**How to complete this task:** Look through the data below for the line with "melanoma stained with" and the line with "staining displays moderate", then output those two and all lines in between, exactly as written.

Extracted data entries
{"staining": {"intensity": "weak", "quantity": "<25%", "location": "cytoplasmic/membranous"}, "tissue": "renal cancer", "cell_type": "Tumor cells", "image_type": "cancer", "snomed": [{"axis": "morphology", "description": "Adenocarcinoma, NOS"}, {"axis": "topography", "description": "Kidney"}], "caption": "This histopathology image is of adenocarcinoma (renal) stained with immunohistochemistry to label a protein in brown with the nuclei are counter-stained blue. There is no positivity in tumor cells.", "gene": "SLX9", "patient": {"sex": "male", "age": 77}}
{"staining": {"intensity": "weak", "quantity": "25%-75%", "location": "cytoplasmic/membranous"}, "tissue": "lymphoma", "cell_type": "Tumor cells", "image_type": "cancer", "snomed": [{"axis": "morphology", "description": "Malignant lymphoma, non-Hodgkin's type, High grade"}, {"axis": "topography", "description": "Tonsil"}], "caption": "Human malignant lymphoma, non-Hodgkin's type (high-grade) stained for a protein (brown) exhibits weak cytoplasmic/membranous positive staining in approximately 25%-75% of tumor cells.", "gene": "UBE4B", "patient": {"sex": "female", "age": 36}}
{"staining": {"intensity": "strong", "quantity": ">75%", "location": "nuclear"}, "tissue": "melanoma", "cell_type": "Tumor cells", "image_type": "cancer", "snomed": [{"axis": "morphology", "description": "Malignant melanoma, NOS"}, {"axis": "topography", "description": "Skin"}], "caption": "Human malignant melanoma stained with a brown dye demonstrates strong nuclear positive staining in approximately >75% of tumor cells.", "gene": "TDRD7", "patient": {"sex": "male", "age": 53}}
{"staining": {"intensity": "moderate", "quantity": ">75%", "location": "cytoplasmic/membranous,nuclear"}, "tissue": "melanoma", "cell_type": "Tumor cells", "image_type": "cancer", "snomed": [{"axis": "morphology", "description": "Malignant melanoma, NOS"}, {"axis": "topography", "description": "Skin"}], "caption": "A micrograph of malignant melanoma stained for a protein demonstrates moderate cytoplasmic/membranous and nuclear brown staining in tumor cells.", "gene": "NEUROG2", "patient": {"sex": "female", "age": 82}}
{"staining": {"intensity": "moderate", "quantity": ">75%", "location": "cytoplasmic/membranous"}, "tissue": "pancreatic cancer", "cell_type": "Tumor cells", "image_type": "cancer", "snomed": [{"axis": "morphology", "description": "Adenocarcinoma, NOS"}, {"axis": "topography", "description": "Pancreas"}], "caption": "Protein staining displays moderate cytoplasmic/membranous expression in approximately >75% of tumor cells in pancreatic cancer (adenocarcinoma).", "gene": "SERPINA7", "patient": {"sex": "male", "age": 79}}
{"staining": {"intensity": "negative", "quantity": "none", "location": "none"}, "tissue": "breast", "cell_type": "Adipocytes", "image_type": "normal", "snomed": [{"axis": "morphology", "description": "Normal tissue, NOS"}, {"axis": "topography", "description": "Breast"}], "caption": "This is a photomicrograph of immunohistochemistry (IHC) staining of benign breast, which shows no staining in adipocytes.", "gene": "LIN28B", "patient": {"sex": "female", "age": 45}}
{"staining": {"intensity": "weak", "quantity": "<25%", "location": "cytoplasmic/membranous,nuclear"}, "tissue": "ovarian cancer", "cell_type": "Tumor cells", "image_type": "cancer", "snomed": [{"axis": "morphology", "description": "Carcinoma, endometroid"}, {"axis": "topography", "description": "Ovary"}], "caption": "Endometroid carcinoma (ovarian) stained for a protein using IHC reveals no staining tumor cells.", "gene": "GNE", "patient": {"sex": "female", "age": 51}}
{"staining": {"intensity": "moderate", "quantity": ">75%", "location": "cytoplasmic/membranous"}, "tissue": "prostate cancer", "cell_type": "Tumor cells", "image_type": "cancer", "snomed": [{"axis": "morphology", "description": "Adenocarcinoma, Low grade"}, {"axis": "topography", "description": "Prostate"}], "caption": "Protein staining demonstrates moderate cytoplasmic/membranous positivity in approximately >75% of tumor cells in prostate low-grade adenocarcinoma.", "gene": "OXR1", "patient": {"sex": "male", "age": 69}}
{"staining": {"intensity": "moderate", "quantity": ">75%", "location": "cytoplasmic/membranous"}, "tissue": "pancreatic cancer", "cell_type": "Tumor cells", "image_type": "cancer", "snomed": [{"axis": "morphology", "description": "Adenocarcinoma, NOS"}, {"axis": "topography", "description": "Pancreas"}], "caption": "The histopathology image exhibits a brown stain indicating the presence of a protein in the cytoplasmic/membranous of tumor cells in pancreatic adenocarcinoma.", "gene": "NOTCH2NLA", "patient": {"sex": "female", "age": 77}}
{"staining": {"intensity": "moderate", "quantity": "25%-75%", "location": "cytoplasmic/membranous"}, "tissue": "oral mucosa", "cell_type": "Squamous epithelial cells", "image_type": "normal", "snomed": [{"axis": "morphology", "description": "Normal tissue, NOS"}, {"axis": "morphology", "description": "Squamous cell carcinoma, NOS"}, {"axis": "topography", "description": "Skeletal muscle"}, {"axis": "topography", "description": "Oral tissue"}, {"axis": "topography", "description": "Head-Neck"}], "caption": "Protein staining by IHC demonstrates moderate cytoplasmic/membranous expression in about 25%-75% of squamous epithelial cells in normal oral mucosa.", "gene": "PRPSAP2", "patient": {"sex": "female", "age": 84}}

**Response box:**
{"staining": {"intensity": "strong", "quantity": ">75%", "location": "nuclear"}, "tissue": "melanoma", "cell_type": "Tumor cells", "image_type": "cancer", "snomed": [{"axis": "morphology", "description": "Malignant melanoma, NOS"}, {"axis": "topography", "description": "Skin"}], "caption": "Human malignant melanoma stained with a brown dye demonstrates strong nuclear positive staining in approximately >75% of tumor cells.", "gene": "TDRD7", "patient": {"sex": "male", "age": 53}}
{"staining": {"intensity": "moderate", "quantity": ">75%", "location": "cytoplasmic/membranous,nuclear"}, "tissue": "melanoma", "cell_type": "Tumor cells", "image_type": "cancer", "snomed": [{"axis": "morphology", "description": "Malignant melanoma, NOS"}, {"axis": "topography", "description": "Skin"}], "caption": "A micrograph of malignant melanoma stained for a protein demonstrates moderate cytoplasmic/membranous and nuclear brown staining in tumor cells.", "gene": "NEUROG2", "patient": {"sex": "female", "age": 82}}
{"staining": {"intensity": "moderate", "quantity": ">75%", "location": "cytoplasmic/membranous"}, "tissue": "pancreatic cancer", "cell_type": "Tumor cells", "image_type": "cancer", "snomed": [{"axis": "morphology", "description": "Adenocarcinoma, NOS"}, {"axis": "topography", "description": "Pancreas"}], "caption": "Protein staining displays moderate cytoplasmic/membranous expression in approximately >75% of tumor cells in pancreatic cancer (adenocarcinoma).", "gene": "SERPINA7", "patient": {"sex": "male", "age": 79}}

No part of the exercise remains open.